I was pretty sure that today’s frankly S&M-themed Six Chix was the most perverse thing I’d see on the comics page today. Then I saw Marmaduke, and remembered that looking at Marmaduke is always like looking down a long, dark tube, at the end of which is the most terrifying hell you can imagine. It’s funny because he’s got melted-faced zombie Hitler on a leash, you see! Makes our cute li’l ginger dominatrix and her shirtless slave look positively wholesome.

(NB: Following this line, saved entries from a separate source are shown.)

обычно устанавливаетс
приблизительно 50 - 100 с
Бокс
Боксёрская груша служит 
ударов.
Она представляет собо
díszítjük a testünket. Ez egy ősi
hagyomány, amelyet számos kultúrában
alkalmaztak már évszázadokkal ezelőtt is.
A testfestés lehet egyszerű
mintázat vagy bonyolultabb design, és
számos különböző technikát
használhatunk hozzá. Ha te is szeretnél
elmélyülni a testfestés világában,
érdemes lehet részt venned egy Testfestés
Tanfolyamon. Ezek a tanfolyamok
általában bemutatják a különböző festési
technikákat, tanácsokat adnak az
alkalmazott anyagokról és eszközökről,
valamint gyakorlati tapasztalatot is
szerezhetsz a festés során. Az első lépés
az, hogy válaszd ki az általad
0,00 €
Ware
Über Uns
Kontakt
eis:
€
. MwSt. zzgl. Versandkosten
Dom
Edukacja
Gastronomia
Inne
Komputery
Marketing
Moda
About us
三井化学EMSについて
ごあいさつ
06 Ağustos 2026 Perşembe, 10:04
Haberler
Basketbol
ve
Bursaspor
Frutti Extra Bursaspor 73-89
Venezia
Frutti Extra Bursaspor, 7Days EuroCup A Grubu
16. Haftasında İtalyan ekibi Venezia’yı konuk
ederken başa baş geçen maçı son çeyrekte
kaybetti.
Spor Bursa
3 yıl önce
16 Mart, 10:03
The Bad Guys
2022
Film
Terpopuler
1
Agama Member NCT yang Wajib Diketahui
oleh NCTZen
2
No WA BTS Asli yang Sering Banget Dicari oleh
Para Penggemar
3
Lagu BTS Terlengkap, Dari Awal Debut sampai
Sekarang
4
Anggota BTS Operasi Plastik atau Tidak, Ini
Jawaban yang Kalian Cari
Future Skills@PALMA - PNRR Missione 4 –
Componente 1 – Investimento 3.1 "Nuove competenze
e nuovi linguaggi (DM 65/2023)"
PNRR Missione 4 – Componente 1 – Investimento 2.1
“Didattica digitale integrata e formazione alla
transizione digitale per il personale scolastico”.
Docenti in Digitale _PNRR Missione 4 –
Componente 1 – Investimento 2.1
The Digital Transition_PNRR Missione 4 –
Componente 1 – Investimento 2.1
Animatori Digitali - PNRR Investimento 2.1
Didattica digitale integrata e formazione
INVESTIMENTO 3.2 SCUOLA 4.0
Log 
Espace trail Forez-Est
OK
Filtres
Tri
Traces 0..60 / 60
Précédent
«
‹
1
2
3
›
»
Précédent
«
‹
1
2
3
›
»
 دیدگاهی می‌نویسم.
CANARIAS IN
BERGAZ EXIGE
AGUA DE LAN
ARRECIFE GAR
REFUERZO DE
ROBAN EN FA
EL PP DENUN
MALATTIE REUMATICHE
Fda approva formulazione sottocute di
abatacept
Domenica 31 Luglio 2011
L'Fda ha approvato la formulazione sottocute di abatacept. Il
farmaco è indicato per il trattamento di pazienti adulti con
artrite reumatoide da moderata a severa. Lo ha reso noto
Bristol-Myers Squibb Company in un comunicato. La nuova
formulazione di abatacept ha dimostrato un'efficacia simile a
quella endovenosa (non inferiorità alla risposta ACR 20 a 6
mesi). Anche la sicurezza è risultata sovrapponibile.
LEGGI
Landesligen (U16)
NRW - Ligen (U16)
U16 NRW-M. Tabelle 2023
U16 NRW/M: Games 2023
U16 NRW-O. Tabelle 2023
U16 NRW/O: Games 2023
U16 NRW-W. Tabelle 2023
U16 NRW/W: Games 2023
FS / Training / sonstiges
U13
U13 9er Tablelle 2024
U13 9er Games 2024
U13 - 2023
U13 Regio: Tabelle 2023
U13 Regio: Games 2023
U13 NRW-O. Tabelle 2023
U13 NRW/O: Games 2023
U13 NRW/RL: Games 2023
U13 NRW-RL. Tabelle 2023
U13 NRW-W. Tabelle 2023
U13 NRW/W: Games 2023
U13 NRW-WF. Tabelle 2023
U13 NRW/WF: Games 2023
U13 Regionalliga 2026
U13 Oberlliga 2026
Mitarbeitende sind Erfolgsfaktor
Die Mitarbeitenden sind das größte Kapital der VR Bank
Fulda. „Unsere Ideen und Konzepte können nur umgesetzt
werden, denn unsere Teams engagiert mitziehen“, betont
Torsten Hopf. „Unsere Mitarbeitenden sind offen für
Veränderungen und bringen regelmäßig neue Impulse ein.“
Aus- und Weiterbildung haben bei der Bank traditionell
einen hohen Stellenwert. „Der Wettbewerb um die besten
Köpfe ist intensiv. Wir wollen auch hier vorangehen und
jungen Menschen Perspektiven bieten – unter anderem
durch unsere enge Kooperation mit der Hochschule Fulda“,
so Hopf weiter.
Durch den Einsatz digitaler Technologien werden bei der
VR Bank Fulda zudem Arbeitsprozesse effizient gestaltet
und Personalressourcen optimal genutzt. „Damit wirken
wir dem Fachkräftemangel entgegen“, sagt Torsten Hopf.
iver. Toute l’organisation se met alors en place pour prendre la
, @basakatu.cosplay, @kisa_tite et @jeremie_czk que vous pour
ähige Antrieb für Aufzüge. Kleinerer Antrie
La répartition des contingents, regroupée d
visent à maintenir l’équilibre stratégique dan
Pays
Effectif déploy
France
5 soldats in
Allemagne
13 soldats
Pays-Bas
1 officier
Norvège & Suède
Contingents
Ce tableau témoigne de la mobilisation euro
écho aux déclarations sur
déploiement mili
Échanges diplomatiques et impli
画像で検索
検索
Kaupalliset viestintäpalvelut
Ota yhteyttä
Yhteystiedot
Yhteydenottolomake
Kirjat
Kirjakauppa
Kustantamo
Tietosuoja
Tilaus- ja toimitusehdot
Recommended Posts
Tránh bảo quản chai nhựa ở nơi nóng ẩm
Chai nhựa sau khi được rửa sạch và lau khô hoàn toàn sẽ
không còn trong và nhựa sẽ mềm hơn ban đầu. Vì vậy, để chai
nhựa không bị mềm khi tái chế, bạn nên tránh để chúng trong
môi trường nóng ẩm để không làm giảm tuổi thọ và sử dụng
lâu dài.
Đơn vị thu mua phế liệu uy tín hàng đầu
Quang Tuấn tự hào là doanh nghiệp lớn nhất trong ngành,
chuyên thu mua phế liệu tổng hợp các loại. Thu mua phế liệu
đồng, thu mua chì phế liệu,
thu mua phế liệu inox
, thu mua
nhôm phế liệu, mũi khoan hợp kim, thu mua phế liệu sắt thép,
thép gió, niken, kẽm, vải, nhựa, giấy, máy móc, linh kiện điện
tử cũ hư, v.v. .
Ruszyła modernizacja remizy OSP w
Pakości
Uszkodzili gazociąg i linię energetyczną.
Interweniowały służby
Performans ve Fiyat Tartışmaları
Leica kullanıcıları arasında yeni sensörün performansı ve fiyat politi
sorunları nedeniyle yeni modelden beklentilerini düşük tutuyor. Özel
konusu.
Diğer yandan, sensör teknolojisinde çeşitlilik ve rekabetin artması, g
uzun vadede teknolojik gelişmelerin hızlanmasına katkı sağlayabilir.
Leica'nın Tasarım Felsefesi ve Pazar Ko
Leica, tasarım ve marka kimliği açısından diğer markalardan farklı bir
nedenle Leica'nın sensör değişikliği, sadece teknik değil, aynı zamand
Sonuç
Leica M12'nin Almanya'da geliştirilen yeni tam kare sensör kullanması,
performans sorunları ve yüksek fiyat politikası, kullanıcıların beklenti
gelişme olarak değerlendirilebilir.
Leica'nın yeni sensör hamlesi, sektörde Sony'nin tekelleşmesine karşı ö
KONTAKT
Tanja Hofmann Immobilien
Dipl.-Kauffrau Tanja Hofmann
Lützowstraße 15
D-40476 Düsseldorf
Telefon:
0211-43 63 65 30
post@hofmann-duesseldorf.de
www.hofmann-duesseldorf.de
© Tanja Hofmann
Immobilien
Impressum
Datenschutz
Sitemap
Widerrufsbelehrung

Barney Google and Snuffy Smith, 10/5/11

Speaking of unspeakable perversity, this strip would be bad enough if it were just about a pig who understood both English speech and the fact that she would be someday killed, dismembered, and eaten. But the fact that someone has added a prettifying bow to her head makes me all the queasier. Are we supposed to think that Lukey can’t bring himself to turn her into delicious pork because he’s bewitched by her beauty? What of the cheefully oblivious non-bowed pig who makes an appearance in panel two — does he know what awful things his fellow swine has to do, just to keep the two of them alive?

Slylock Fox, 10/5/11

2) The human hair that right now is lying on your head in a great, heavy heap is dead, dead, dead, and is basically a part of you that’s already a cadaver. Answer — 2) True! Your whole body is covered with death! Remember, kids, be sure you have plenty of Bactine on hand before you start screaming and pulling out all your corpse-hair in huge, bloody chunks.